Yes, but I think it’s more helpful to think of this as a “tensor” chain
rule, rather than a chain rule broken down into scalar pieces.

Thus:

dL / dw = sum_i { dL / dy_i * dy_i / dw },

where sum_i {... * ...} is a tensor contraction.

That is:

>>> import torch
>>> torch.__version__
'1.9.0'
>>>
>>> w = torch.tensor ([2.], requires_grad = True)  # "requires_grad = True" leaf tensor
>>> x = torch.tensor ([1., 2.])                    # "requires_grad = False" leaf tensor
>>> y = torch.mul (x, w)                           # non-leaf tensor (same as x * w)
>>> L = y.mean()                                   # root (non-leaf) final result
>>>
>>> y.retain_grad()                                # so we can examine y.grad
>>> L.retain_grad()                                # so we can examine L.grad
>>>
>>> w
tensor([2.], requires_grad=True)
>>> x
tensor([1., 2.])
>>> y
tensor([2., 4.], grad_fn=<MulBackward0>)
>>> L
tensor(3., grad_fn=<MeanBackward0>)
>>>
>>> L.backward (retain_graph = True)
>>>
>>> L.grad   # unit "seed" to start chain rule
tensor(1.)
>>> y.grad   # [dL / dy_0, dL / dy_1]
tensor([0.5000, 0.5000])
>>> x.grad   # None, because x is a leaf with requires_grad = False
>>> w.grad   # [dL / dw] = sum_i {dL / dy_i * dy_i / dw}
tensor([1.5000])

If I understand you correctly that “these factors” are things like dy_i / dw,
then, no, they’re are not stored in the graph, waiting for .backward() to
be called.

Instead, when y = x * w is called (in the “forward pass”), only the fact
that * (torch.mul()) was called is stored – by using a MulBackward0
object – together with any torch.mul()-specific context that mul()'s
companion backward() function will need to calculate dy_i / dw at
the time that the backward pass is run. To emphasize, dy_i / dw is
neither computed nor stored during the forward pass (but information
sufficient to compute it during the backward pass is stored).

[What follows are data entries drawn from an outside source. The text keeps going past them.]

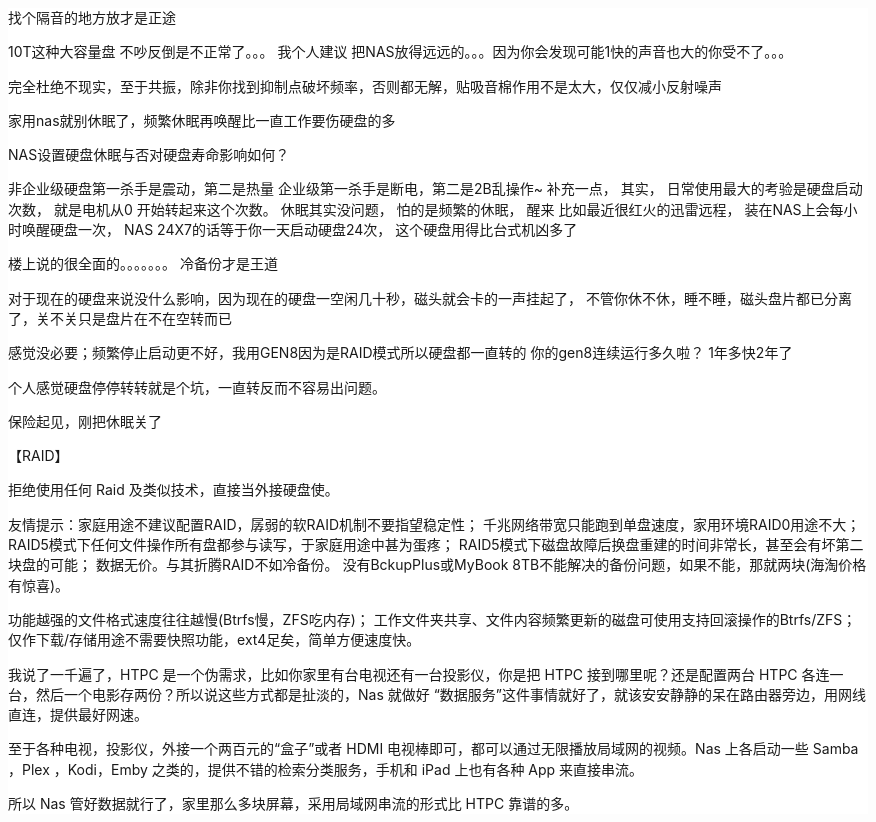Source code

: 找个隔音的地方放才是正途

10T这种大容量盘 不吵反倒是不正常了。。。
我个人建议 把NAS放得远远的。。。因为你会发现可能1快的声音也大的你受不了。。。

完全杜绝不现实，至于共振，除非你找到抑制点破坏频率，否则都无解，贴吸音棉作用不是太大，仅仅减小反射噪声

家用nas就别休眠了，频繁休眠再唤醒比一直工作要伤硬盘的多



NAS设置硬盘休眠与否对硬盘寿命影响如何？

非企业级硬盘第一杀手是震动，第二是热量
企业级第一杀手是断电，第二是2B乱操作~
补充一点， 其实， 日常使用最大的考验是硬盘启动次数， 就是电机从0 开始转起来这个次数。
休眠其实没问题， 怕的是频繁的休眠， 醒来
比如最近很红火的迅雷远程， 装在NAS上会每小时唤醒硬盘一次， NAS 24X7的话等于你一天启动硬盘24次， 这个硬盘用得比台式机凶多了

 楼上说的很全面的。。。。。。。
冷备份才是王道

对于现在的硬盘来说没什么影响，因为现在的硬盘一空闲几十秒，磁头就会卡的一声挂起了，
不管你休不休，睡不睡，磁头盘片都已分离了，关不关只是盘片在不在空转而已

感觉没必要；频繁停止启动更不好，我用GEN8因为是RAID模式所以硬盘都一直转的
 你的gen8连续运行多久啦？
  1年多快2年了

 个人感觉硬盘停停转转就是个坑，一直转反而不容易出问题。

 保险起见，刚把休眠关了


【RAID】

拒绝使用任何 Raid 及类似技术，直接当外接硬盘使。

友情提示：家庭用途不建议配置RAID，孱弱的软RAID机制不要指望稳定性；
千兆网络带宽只能跑到单盘速度，家用环境RAID0用途不大；
RAID5模式下任何文件操作所有盘都参与读写，于家庭用途中甚为蛋疼；
RAID5模式下磁盘故障后换盘重建的时间非常长，甚至会有坏第二块盘的可能；
数据无价。与其折腾RAID不如冷备份。
没有BckupPlus或MyBook 8TB不能解决的备份问题，如果不能，那就两块(海淘价格有惊喜)。

功能越强的文件格式速度往往越慢(Btrfs慢，ZFS吃内存)；
工作文件夹共享、文件内容频繁更新的磁盘可使用支持回滚操作的Btrfs/ZFS；
仅作下载/存储用途不需要快照功能，ext4足矣，简单方便速度快。




我说了一千遍了，HTPC 是一个伪需求，比如你家里有台电视还有一台投影仪，你是把 HTPC 接到哪里呢？还是配置两台 HTPC 各连一台，然后一个电影存两份？所以说这些方式都是扯淡的，Nas 就做好 “数据服务”这件事情就好了，就该安安静静的呆在路由器旁边，用网线直连，提供最好网速。

至于各种电视，投影仪，外接一个两百元的“盒子”或者 HDMI 电视棒即可，都可以通过无限播放局域网的视频。Nas 上各启动一些 Samba ，Plex ，Kodi，Emby 之类的，提供不错的检索分类服务，手机和 iPad 上也有各种 App 来直接串流。

所以 Nas 管好数据就行了，家里那么多块屏幕，采用局域网串流的形式比 HTPC 靠谱的多。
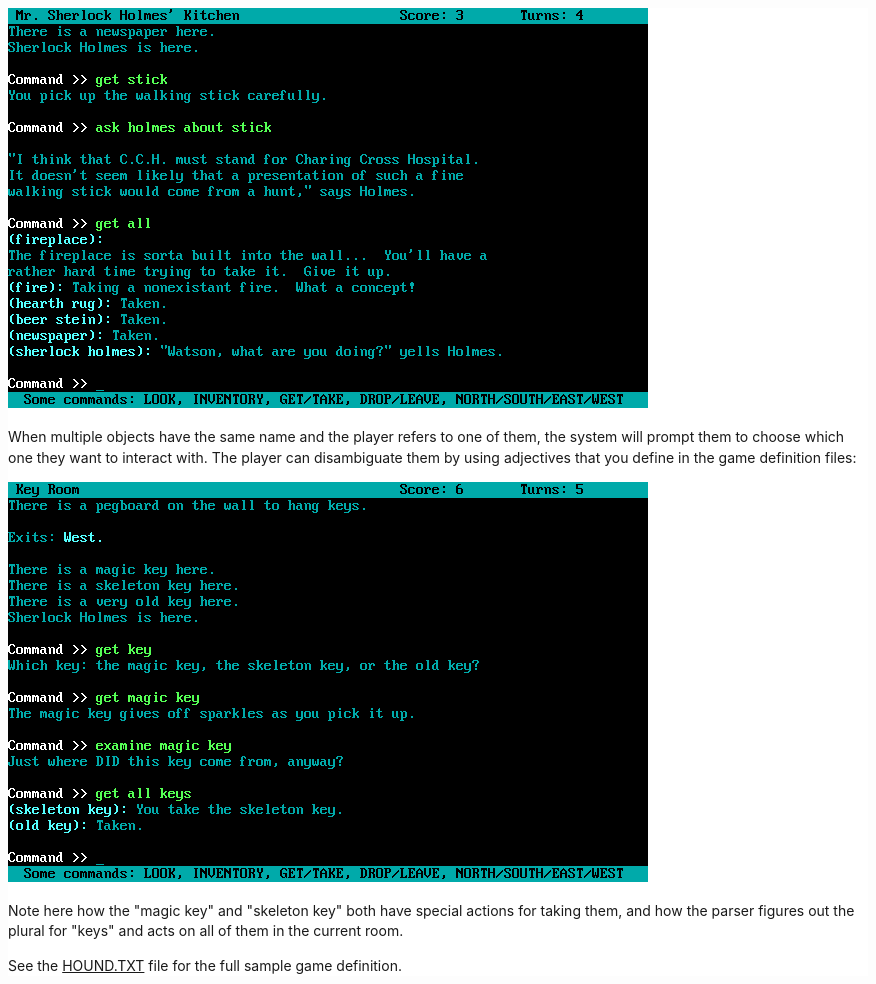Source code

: ![Hound of the Baskervilles Verbs](screenshots/hound_verbs.png)

When multiple objects have the same name and the player refers to one of them, the system will prompt them to choose which one they want to interact with. The player can disambiguate them by using adjectives that you define in the game definition files:

![Hound of the Baskervilles Keys](screenshots/hound_keys.png)

Note here how the "magic key" and "skeleton key" both have special actions for taking them, and how the parser figures out the plural for "keys" and acts on all of them in the current room.

See the [HOUND.TXT](ADVGEN/HOUND.TXT) file for the full sample game definition.
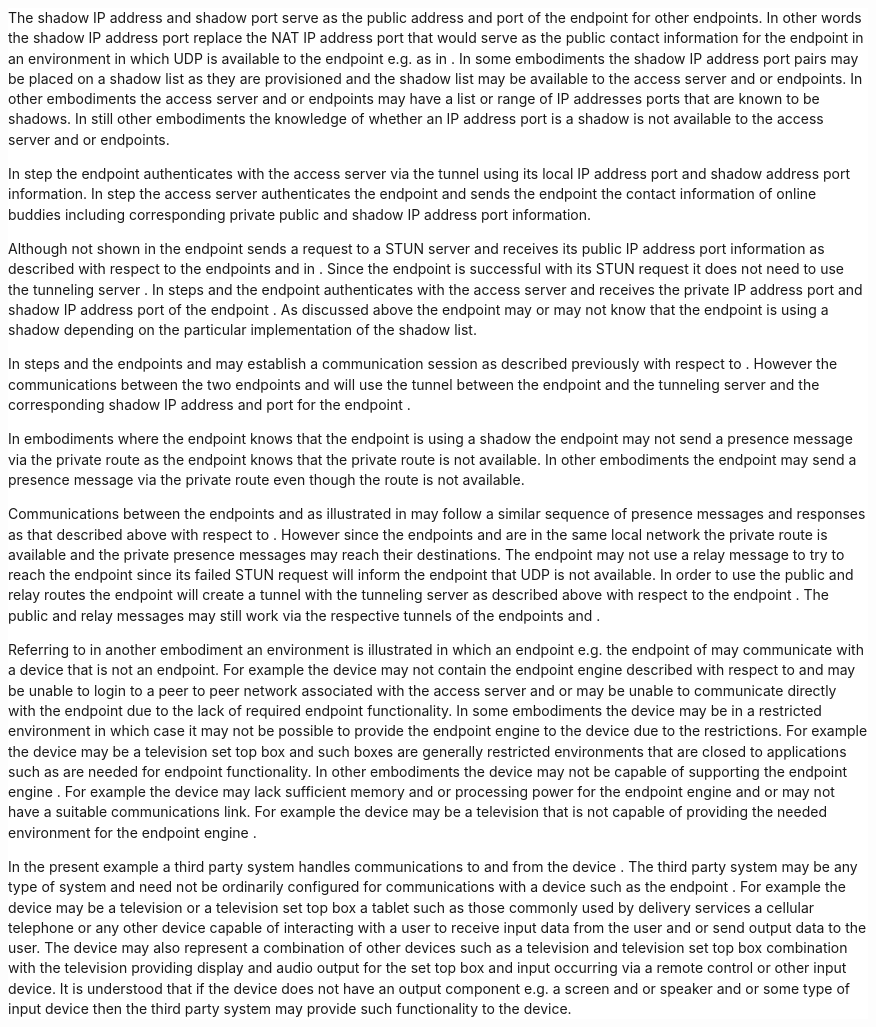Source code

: The shadow IP address and shadow port serve as the public address and port of the endpoint for other endpoints. In other words the shadow IP address port replace the NAT IP address port that would serve as the public contact information for the endpoint in an environment in which UDP is available to the endpoint e.g. as in . In some embodiments the shadow IP address port pairs may be placed on a shadow list as they are provisioned and the shadow list may be available to the access server and or endpoints. In other embodiments the access server and or endpoints may have a list or range of IP addresses ports that are known to be shadows. In still other embodiments the knowledge of whether an IP address port is a shadow is not available to the access server and or endpoints.

In step the endpoint authenticates with the access server via the tunnel using its local IP address port and shadow address port information. In step the access server authenticates the endpoint and sends the endpoint the contact information of online buddies including corresponding private public and shadow IP address port information.

Although not shown in the endpoint sends a request to a STUN server and receives its public IP address port information as described with respect to the endpoints and in . Since the endpoint is successful with its STUN request it does not need to use the tunneling server . In steps and the endpoint authenticates with the access server and receives the private IP address port and shadow IP address port of the endpoint . As discussed above the endpoint may or may not know that the endpoint is using a shadow depending on the particular implementation of the shadow list.

In steps and the endpoints and may establish a communication session as described previously with respect to . However the communications between the two endpoints and will use the tunnel between the endpoint and the tunneling server and the corresponding shadow IP address and port for the endpoint .

In embodiments where the endpoint knows that the endpoint is using a shadow the endpoint may not send a presence message via the private route as the endpoint knows that the private route is not available. In other embodiments the endpoint may send a presence message via the private route even though the route is not available.

Communications between the endpoints and as illustrated in may follow a similar sequence of presence messages and responses as that described above with respect to . However since the endpoints and are in the same local network the private route is available and the private presence messages may reach their destinations. The endpoint may not use a relay message to try to reach the endpoint since its failed STUN request will inform the endpoint that UDP is not available. In order to use the public and relay routes the endpoint will create a tunnel with the tunneling server as described above with respect to the endpoint . The public and relay messages may still work via the respective tunnels of the endpoints and .

Referring to in another embodiment an environment is illustrated in which an endpoint e.g. the endpoint of may communicate with a device that is not an endpoint. For example the device may not contain the endpoint engine described with respect to and may be unable to login to a peer to peer network associated with the access server and or may be unable to communicate directly with the endpoint due to the lack of required endpoint functionality. In some embodiments the device may be in a restricted environment in which case it may not be possible to provide the endpoint engine to the device due to the restrictions. For example the device may be a television set top box and such boxes are generally restricted environments that are closed to applications such as are needed for endpoint functionality. In other embodiments the device may not be capable of supporting the endpoint engine . For example the device may lack sufficient memory and or processing power for the endpoint engine and or may not have a suitable communications link. For example the device may be a television that is not capable of providing the needed environment for the endpoint engine .

In the present example a third party system handles communications to and from the device . The third party system may be any type of system and need not be ordinarily configured for communications with a device such as the endpoint . For example the device may be a television or a television set top box a tablet such as those commonly used by delivery services a cellular telephone or any other device capable of interacting with a user to receive input data from the user and or send output data to the user. The device may also represent a combination of other devices such as a television and television set top box combination with the television providing display and audio output for the set top box and input occurring via a remote control or other input device. It is understood that if the device does not have an output component e.g. a screen and or speaker and or some type of input device then the third party system may provide such functionality to the device.
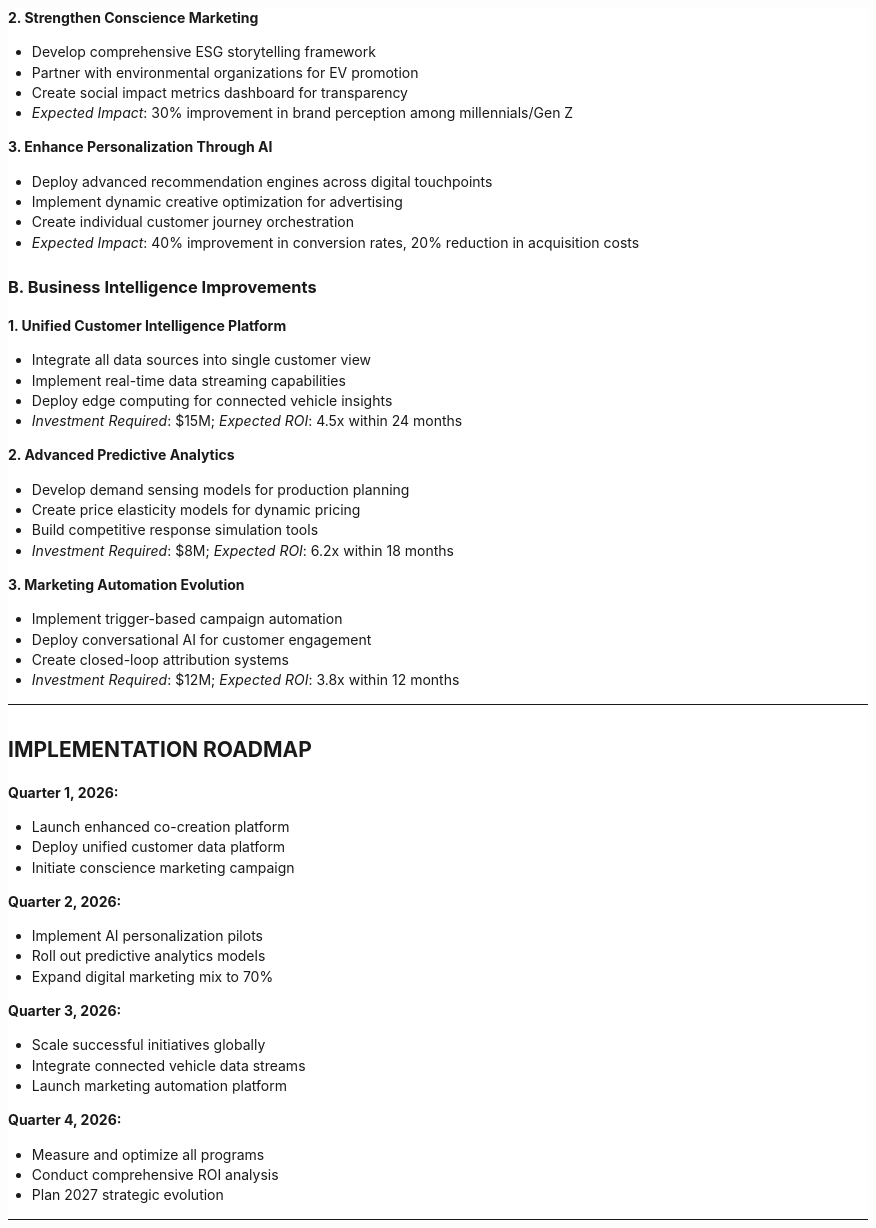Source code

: **2. Strengthen Conscience Marketing**
- Develop comprehensive ESG storytelling framework
- Partner with environmental organizations for EV promotion
- Create social impact metrics dashboard for transparency
- *Expected Impact*: 30% improvement in brand perception among millennials/Gen Z

**3. Enhance Personalization Through AI**
- Deploy advanced recommendation engines across digital touchpoints
- Implement dynamic creative optimization for advertising
- Create individual customer journey orchestration
- *Expected Impact*: 40% improvement in conversion rates, 20% reduction in acquisition costs

### B. Business Intelligence Improvements

**1. Unified Customer Intelligence Platform**
- Integrate all data sources into single customer view
- Implement real-time data streaming capabilities
- Deploy edge computing for connected vehicle insights
- *Investment Required*: $15M; *Expected ROI*: 4.5x within 24 months

**2. Advanced Predictive Analytics**
- Develop demand sensing models for production planning
- Create price elasticity models for dynamic pricing
- Build competitive response simulation tools
- *Investment Required*: $8M; *Expected ROI*: 6.2x within 18 months

**3. Marketing Automation Evolution**
- Implement trigger-based campaign automation
- Deploy conversational AI for customer engagement
- Create closed-loop attribution systems
- *Investment Required*: $12M; *Expected ROI*: 3.8x within 12 months

---

## IMPLEMENTATION ROADMAP

**Quarter 1, 2026:**
- Launch enhanced co-creation platform
- Deploy unified customer data platform
- Initiate conscience marketing campaign

**Quarter 2, 2026:**
- Implement AI personalization pilots
- Roll out predictive analytics models
- Expand digital marketing mix to 70%

**Quarter 3, 2026:**
- Scale successful initiatives globally
- Integrate connected vehicle data streams
- Launch marketing automation platform

**Quarter 4, 2026:**
- Measure and optimize all programs
- Conduct comprehensive ROI analysis
- Plan 2027 strategic evolution

---
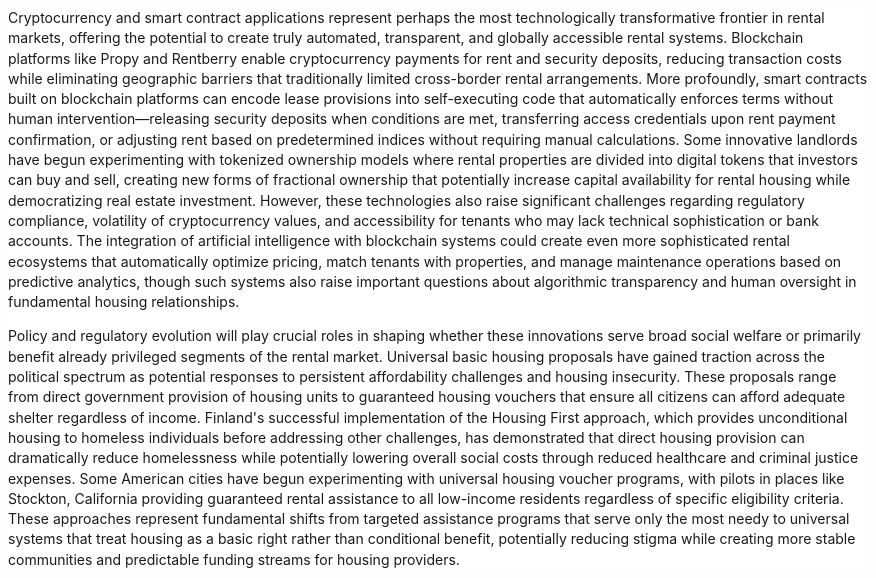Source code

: Cryptocurrency and smart contract applications represent perhaps the most technologically transformative frontier in rental markets, offering the potential to create truly automated, transparent, and globally accessible rental systems. Blockchain platforms like Propy and Rentberry enable cryptocurrency payments for rent and security deposits, reducing transaction costs while eliminating geographic barriers that traditionally limited cross-border rental arrangements. More profoundly, smart contracts built on blockchain platforms can encode lease provisions into self-executing code that automatically enforces terms without human intervention—releasing security deposits when conditions are met, transferring access credentials upon rent payment confirmation, or adjusting rent based on predetermined indices without requiring manual calculations. Some innovative landlords have begun experimenting with tokenized ownership models where rental properties are divided into digital tokens that investors can buy and sell, creating new forms of fractional ownership that potentially increase capital availability for rental housing while democratizing real estate investment. However, these technologies also raise significant challenges regarding regulatory compliance, volatility of cryptocurrency values, and accessibility for tenants who may lack technical sophistication or bank accounts. The integration of artificial intelligence with blockchain systems could create even more sophisticated rental ecosystems that automatically optimize pricing, match tenants with properties, and manage maintenance operations based on predictive analytics, though such systems also raise important questions about algorithmic transparency and human oversight in fundamental housing relationships.

Policy and regulatory evolution will play crucial roles in shaping whether these innovations serve broad social welfare or primarily benefit already privileged segments of the rental market. Universal basic housing proposals have gained traction across the political spectrum as potential responses to persistent affordability challenges and housing insecurity. These proposals range from direct government provision of housing units to guaranteed housing vouchers that ensure all citizens can afford adequate shelter regardless of income. Finland's successful implementation of the Housing First approach, which provides unconditional housing to homeless individuals before addressing other challenges, has demonstrated that direct housing provision can dramatically reduce homelessness while potentially lowering overall social costs through reduced healthcare and criminal justice expenses. Some American cities have begun experimenting with universal housing voucher programs, with pilots in places like Stockton, California providing guaranteed rental assistance to all low-income residents regardless of specific eligibility criteria. These approaches represent fundamental shifts from targeted assistance programs that serve only the most needy to universal systems that treat housing as a basic right rather than conditional benefit, potentially reducing stigma while creating more stable communities and predictable funding streams for housing providers.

I prefer to say that y = x * w creates a single arm, but that the arm in
question is a “tensor arm.” This is not purely semantic, in that autograd
stores a single “tensor arm” for this operations, rather than two separate
“scalar arms.”

Just to be clear, the graph only contains those computations that
lead back to a requires_grad = True leaf tensor. It doesn’t
waste time or storage on computations that lead back solely to
requires_grad = False leaf tensors.

If by this you mean that a lot of scalar computations are “linked to
the same variables” because those scalar computations are part
of the same tensor computation, the graph, in a sense, contains
all of those scalar computations, but in an efficient way, because
those scalar computations are packaged together as a single tensor
operation.

If by “symmetries” you mean that the several (in this example, two)
scalar operations are related to one another because they are part
of the same tensor operation, then, yes, autograd takes advantage
of this structure – and does so, as described above, by storing these
several scalar operations together as a single tensor operation.

I don’t know how to, but I think I’ve seen posts that talk about probing
the details of the graph. (I would have to imaging that the pytorch api
supports this, even if it isn’t well-documented or a part of what we
think of as the “public-facing” api, but, again, I don’t know how to do it.)

Best.

K. Frank

miturian · September 13, 2021, 6:48am

Thank you, you have done a heroic job of answering